(Source text)

Cover the tamales with water, then add the seasoned tomato sauce. Cover and simmer for 2 hours. Check occasionally, and add water as necessary to keep the tamales covered.
NOTES This recipe yields about 90 to 100 hot tamales.
Part of my hometown history is a DIVE called Jim's Tamales. My mother was addicted to them. I have always been take it or leave it on the tamale train, but everyone who ever liked a Tamale LOVED Jim's.
Jim Van Zandt III took over the family business from his Grandfather. “Jim Shepard came to Kansas City in the 1920s from Springfield with a tamale recipe and started selling them from a white cart,” an article by the Kansas City Pitch news paper declares, “By the 1940s, he had fifteen or twenty guys out selling the tamales for him, all with carts outfitted with a steamer, a bell and a lantern. The lantern was because these guys would be out all night. One customer of mine remembers coming out of a bar at Ninth and Walnut one night, right after World War II, and buying some hot tamales to eat on his way home. The cart business vanished two decades ago “along with the milkman, the vegetable huckster and the ice man, but the members of the Van Zant family still make and sell tamales out of their factory in Independence" ... At least until Jim got cancer and died. His recipe evidently died with him, or is still a secret in the family. My personal connection to the Tamale king was that his grandson, a really sweet kid, was one of my students. He would talk about his grandpa Jim with the reverence given a king... and I guess that is what he was. The King of Tamales.
But the restaurant was a real and for true DIVE. The kind of place with greasy counters and wobbly tables where you really hoped you wouldn't get sick from, but as many times as I was fed food from there as a kid it was never an issue. Personally my favorite thing was a tenderloin and some onion rings, but my mom went only ever for the tamales. Evidently the kind he made were different from the typical Mexican ones in corn husks. They were skinney, heavy on the meat and wrapped in parchment paper. Here is a video showing Jim's Tamales restaurant. The video is as bad as the restaurant was, but you don't become a city wide tradition and last for nearly 80 years without making a darned tasty tamale.

(End Source text)
(Data)

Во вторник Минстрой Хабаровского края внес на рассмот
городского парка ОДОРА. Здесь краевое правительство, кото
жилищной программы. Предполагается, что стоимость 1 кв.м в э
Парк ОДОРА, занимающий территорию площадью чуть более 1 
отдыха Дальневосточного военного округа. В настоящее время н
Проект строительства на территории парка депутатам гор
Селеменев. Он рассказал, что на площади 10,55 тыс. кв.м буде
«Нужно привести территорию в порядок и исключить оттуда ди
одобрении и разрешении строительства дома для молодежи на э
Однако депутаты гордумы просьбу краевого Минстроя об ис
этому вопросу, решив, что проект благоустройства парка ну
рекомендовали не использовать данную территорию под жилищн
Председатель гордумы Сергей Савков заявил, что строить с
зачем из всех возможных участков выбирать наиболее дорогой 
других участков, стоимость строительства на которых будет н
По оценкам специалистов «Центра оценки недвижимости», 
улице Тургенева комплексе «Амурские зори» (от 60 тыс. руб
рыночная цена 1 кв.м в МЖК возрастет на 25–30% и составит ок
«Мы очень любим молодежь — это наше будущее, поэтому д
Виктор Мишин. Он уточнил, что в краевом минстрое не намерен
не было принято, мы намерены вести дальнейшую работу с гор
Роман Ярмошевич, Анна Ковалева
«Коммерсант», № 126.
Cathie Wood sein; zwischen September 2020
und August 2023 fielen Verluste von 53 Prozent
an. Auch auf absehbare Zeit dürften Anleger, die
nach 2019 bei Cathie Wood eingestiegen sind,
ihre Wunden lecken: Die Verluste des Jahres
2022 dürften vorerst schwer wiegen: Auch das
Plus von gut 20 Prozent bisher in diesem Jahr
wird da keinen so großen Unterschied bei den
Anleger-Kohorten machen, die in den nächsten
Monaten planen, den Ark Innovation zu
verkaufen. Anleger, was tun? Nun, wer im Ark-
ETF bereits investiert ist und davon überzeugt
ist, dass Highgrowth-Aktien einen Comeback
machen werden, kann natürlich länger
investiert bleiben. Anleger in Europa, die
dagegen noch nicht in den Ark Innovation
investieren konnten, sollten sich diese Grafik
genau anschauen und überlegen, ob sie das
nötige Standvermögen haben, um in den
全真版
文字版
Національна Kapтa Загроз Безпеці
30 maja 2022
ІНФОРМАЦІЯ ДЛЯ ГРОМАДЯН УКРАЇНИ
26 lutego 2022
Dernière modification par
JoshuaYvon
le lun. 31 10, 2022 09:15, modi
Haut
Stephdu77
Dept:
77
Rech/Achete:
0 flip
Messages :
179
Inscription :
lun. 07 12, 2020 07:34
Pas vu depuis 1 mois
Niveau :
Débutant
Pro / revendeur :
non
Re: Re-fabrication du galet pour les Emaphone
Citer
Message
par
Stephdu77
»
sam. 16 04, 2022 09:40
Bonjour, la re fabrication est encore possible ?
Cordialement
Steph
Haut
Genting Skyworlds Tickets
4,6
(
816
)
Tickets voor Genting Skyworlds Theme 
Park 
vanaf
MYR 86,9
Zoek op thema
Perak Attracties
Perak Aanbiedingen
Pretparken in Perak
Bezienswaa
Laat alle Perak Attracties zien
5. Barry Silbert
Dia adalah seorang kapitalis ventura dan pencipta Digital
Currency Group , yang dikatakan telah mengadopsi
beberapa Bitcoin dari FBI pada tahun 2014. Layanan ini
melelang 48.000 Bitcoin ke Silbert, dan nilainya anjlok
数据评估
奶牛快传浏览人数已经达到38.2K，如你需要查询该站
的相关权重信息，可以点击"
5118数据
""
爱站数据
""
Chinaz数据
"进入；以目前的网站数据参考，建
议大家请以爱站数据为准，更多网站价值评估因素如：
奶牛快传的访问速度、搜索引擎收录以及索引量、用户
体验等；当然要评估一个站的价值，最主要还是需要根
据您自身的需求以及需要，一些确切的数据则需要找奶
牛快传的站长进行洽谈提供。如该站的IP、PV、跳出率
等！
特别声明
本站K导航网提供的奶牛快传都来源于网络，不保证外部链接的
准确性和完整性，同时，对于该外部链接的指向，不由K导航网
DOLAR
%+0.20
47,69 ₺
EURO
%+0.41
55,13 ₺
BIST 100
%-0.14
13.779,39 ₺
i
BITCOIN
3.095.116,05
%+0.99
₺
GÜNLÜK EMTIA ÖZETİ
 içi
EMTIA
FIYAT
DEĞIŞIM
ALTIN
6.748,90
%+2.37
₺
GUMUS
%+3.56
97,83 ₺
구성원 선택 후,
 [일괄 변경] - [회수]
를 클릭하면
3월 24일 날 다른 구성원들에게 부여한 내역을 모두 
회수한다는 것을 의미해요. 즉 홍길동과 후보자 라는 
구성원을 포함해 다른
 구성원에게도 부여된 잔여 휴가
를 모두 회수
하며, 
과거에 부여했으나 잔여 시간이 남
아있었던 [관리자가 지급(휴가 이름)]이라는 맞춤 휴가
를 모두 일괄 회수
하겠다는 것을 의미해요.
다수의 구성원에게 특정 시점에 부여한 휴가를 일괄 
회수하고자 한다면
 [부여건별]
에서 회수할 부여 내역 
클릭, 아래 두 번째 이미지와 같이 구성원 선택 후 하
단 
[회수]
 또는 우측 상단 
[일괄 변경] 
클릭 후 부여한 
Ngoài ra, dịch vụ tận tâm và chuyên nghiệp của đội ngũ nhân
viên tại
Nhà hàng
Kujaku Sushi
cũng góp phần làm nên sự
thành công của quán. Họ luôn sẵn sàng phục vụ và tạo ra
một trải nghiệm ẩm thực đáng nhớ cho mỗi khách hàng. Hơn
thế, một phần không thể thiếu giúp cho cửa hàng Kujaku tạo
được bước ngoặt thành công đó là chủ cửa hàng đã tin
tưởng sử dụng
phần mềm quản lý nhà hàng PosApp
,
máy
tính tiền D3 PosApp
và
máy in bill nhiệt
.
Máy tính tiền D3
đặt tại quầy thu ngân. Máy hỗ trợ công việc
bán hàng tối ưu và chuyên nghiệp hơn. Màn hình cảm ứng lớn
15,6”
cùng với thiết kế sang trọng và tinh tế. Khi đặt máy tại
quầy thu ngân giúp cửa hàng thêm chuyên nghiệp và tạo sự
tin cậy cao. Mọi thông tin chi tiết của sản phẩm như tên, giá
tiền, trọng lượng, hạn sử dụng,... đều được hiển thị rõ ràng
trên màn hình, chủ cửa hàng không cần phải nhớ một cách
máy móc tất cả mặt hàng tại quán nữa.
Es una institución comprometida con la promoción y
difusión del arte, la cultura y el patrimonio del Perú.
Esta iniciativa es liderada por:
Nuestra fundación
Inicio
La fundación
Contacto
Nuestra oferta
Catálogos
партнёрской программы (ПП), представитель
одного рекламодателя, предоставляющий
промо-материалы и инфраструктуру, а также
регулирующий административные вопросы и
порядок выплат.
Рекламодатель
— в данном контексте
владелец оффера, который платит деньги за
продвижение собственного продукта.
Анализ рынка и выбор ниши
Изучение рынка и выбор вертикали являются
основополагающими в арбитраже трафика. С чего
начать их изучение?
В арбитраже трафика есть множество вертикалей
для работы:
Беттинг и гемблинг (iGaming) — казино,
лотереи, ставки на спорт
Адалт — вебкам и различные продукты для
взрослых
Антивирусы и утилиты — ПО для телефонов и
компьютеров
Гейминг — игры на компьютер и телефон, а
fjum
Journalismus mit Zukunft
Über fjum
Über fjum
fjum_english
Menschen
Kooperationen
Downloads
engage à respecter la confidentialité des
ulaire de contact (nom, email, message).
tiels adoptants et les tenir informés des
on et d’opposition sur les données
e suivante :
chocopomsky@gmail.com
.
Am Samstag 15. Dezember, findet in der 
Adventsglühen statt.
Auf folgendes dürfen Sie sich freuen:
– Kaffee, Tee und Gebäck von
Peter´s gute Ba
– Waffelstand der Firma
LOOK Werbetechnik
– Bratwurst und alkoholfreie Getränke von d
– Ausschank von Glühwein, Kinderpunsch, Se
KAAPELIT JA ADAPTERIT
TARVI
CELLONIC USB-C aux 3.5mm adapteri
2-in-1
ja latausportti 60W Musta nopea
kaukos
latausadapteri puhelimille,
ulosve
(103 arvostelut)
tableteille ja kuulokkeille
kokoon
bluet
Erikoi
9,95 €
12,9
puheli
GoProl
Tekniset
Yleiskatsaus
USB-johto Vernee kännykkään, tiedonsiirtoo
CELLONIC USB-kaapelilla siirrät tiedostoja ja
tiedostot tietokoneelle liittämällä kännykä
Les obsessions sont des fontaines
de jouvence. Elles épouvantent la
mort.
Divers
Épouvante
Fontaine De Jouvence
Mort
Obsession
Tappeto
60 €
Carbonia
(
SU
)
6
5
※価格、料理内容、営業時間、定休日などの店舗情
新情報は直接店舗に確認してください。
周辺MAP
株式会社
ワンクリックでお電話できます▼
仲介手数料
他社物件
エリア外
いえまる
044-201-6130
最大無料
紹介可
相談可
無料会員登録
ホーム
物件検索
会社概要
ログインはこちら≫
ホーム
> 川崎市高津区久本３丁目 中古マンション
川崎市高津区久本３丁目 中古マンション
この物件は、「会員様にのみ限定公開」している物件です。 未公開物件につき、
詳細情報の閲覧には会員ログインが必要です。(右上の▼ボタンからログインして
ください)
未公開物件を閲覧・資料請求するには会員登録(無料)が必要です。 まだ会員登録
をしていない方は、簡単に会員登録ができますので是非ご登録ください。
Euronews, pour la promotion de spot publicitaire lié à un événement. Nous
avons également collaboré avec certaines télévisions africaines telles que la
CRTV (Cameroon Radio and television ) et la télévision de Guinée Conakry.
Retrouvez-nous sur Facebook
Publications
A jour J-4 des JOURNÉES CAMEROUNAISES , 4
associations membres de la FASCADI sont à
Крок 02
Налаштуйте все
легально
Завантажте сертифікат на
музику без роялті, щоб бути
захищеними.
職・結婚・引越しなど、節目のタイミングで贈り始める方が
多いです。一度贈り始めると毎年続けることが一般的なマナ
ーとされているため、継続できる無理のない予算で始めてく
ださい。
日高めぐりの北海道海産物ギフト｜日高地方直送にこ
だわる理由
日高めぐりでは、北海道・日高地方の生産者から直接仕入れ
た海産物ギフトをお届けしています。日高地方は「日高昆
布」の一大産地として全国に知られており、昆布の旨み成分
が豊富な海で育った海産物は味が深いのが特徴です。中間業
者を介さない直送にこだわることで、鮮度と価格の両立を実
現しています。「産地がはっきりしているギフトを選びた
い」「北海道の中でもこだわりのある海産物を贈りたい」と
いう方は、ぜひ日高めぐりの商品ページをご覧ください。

(End Data)

▶ Requirement 1:
In the piece about Jim's Tamales, change "hometown" to "home city" and give the part that opens with the words containing "Part of my hometown" and closes with "Tamale LOVED Jim's.".
▶ Requirement 2:
Go on with the piece about Jim's Tamales from the point where it stops.

▶ Answer 1:
Part of my home city history is a DIVE called Jim's Tamales. My mother was addicted to them. I have always been take it or leave it on the tamale train, but everyone who ever liked a Tamale LOVED Jim's.

▶ Answer 2:
Not Jim's recipe, but similar:
New Orleans-Style Hot Tamales Recipe
INGREDIENTS
For the Tamales
3 lbs of ground beef (ground chuck)
4 medium sweet yellow onions, quartered
3 teaspoons granulated garlic
3 teaspoons cayenne pepper
1 teaspoon freshly cracked black pepper
4 teaspoons coarse-ground kosher salt
1 teaspoon ground cumin
½ cup chili powder
1 8oz can tomato sauce (or can of crushed tomatoes)
½ cup water
1½ cups of yellow cornmeal
100 tamale papers
For the Sauce
1 8oz can of tomato sauce (or can of crushed tomatoes)
1 teaspoon cumin
¼ cup chili powder
Salt to taste
Freshly cracked black pepper to taste
INSTRUCTIONS
For the Sauce
Combine all the ingredients in a medium heavy-bottomed saucepan. Add seasonings to taste.
Bring to a boil, then remove from heat and set aside.
For the Tamales
Put the onions, the seasonings, the tomato sauce, and ½ cup of water in a food processor. Process until the onions are finely chopped.
Place the ground beef in a large glass mixing bowl and pour the seasoned tomato and spice mixture over the meat. Using your hands, mix well.
Place the tamales papers, one at a time and one on top of the other, into a large bowl of water. This step might sound tedious, but it is necessary to prevent the papers from sticking to each other and to ensure that each paper will be completely saturated.
Place cornmeal in a shallow dish and set aside.
Working with about 1 tablespoon of meat at a time, roll it out with your hands into an oblong (cylindrical) shape, then roll in the cornmeal to lightly coat. Wrap each one in a tamale paper, folding over the open ends to completely close in the beef. Repeat this step until all the tamale mixture is gone.
In a large dutch oven or roasting pan, stack the tamales in layers. Each layers should be perpendicular to the layer below it.
Cover the tamales with water, then add the seasoned tomato sauce. Cover and simmer for 2 hours. Check occasionally, and add water as necessary to keep the tamales covered.
NOTES This recipe yields about 90 to 100 hot tamales.